Work to complete - All lines after the one containing "Energieeffizienzklasse: nicht kennzeichnungspflichtig", together with that line itself, should be written out exactly, down to the last line of the entries below.

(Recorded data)
********************
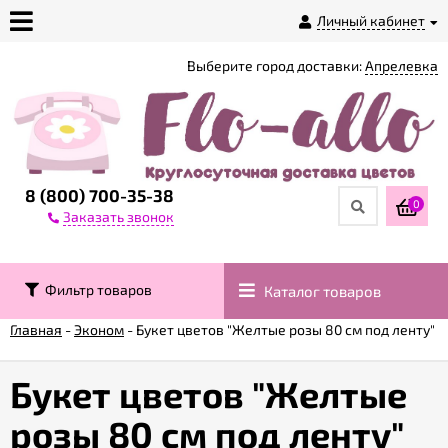
Личный кабинет
Выберите город доставки:
Апрелевка
О
магазине
Доставка
8 (800) 700-35-38
0
Заказать звонок
Оплата
Фильтр товаров
Каталог товаров
Контакты
Главная
-
Эконом
-
Букет цветов "Желтые розы 80 см под ленту"
Возврат
товара
Букет цветов "Желтые
розы 80 см под ленту"
Гарантии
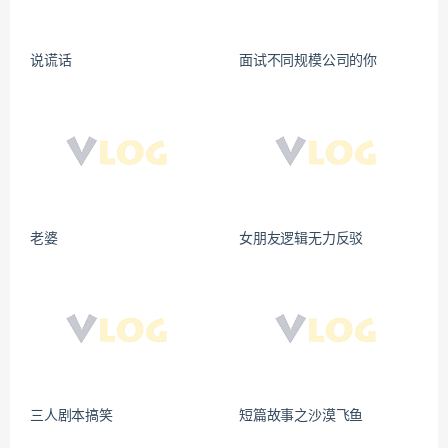
说谎话
面试不同规模公司的你
老婆
女朋友逻辑无力反驳
三人剧本搞笑
短篇故事之沙漠飞鱼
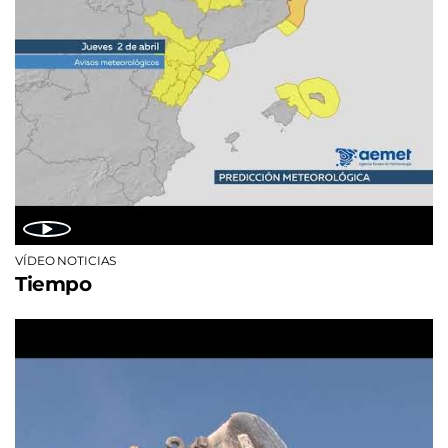
VÍDEO NOTICIAS
Tiempo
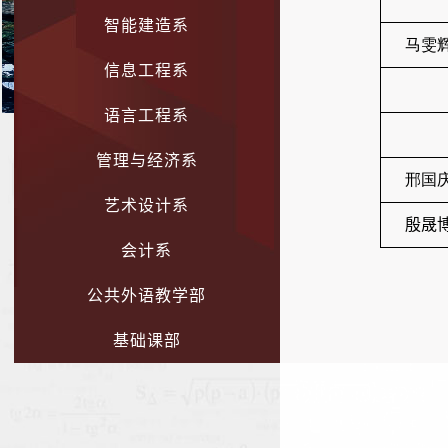
智能建造系
马雯
信息工程系
语言工程系
管理与经济系
邢国
艺术设计系
殷晟
会计系
公共外语教学部
基础课部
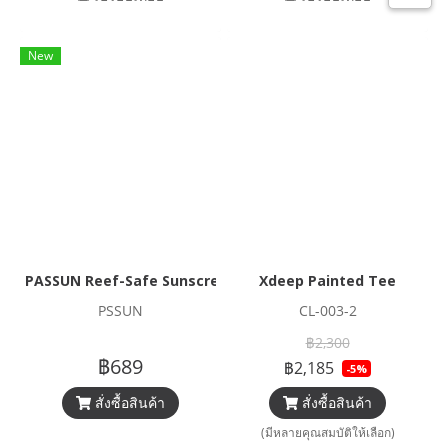
New
PASSUN Reef-Safe Sunscreen Lotion SPF50, PA+++ (face a
Xdeep Painted Tee
PSSUN
CL-003-2
฿2,300
฿689
฿2,185
-5%
สั่งซื้อสินค้า
สั่งซื้อสินค้า
(มีหลายคุณสมบัติให้เลือก)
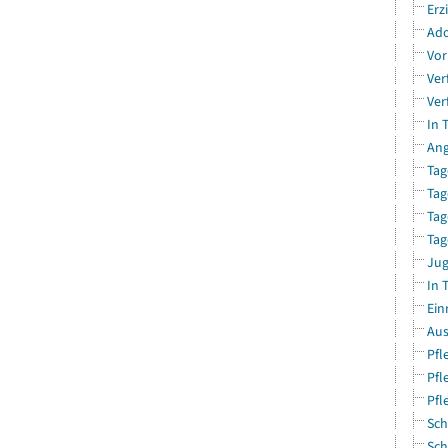
Erz
Ado
Vor
Ver
Ver
In 
Ang
Tag
Tag
Tag
Tag
Jug
In 
Ein
Aus
Pfl
Pfl
Pfl
Sch
Sch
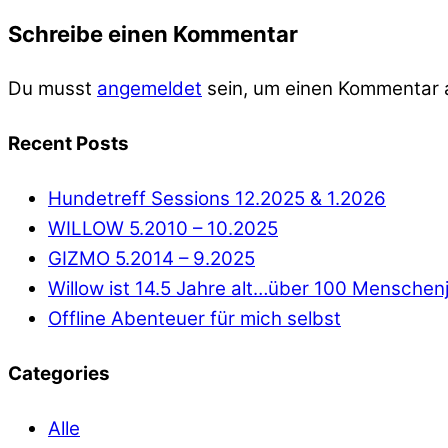
Schreibe einen Kommentar
Du musst
angemeldet
sein, um einen Kommentar
Recent Posts
Hundetreff Sessions 12.2025 & 1.2026
WILLOW 5.2010 – 10.2025
GIZMO 5.2014 – 9.2025
Willow ist 14.5 Jahre alt…über 100 Menschen
Offline Abenteuer für mich selbst
Categories
Alle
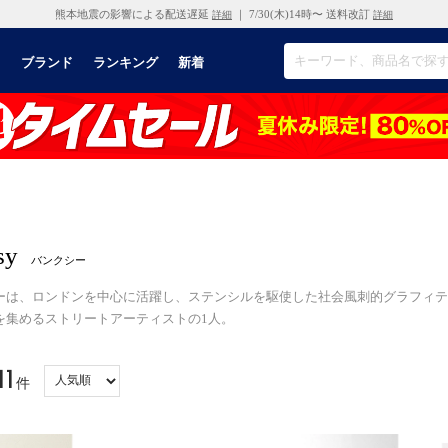
熊本地震の影響による配送遅延
｜ 7/30(木)14時〜 送料改訂
詳細
詳細
リ
ブランド
ランキング
新着
sy
バンクシー
ーは、ロンドンを中心に活躍し、ステンシルを駆使した社会風刺的グラフィテ
を集めるストリートアーティストの1人。
11
件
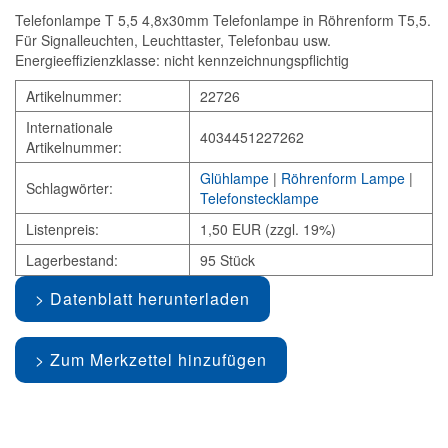
Telefonlampe T 5,5 4,8x30mm Telefonlampe in Röhrenform T5,5.
Für Signalleuchten, Leuchttaster, Telefonbau usw.
Energieeffizienzklasse: nicht kennzeichnungspflichtig
Artikelnummer:
22726
Internationale
4034451227262
Artikelnummer:
Glühlampe
|
Röhrenform Lampe
|
Schlagwörter:
Telefonstecklampe
Listenpreis:
1,50 EUR (zzgl. 19%)
Lagerbestand:
95 Stück
Datenblatt herunterladen
Zum Merkzettel hinzufügen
********************
Response -
Energieeffizienzklasse: nicht kennzeichnungspflichtig
Artikelnummer:
22726
Internationale
4034451227262
Artikelnummer:
Glühlampe
|
Röhrenform Lampe
|
Schlagwörter:
Telefonstecklampe
Listenpreis:
1,50 EUR (zzgl. 19%)
Lagerbestand:
95 Stück
Datenblatt herunterladen
Zum Merkzettel hinzufügen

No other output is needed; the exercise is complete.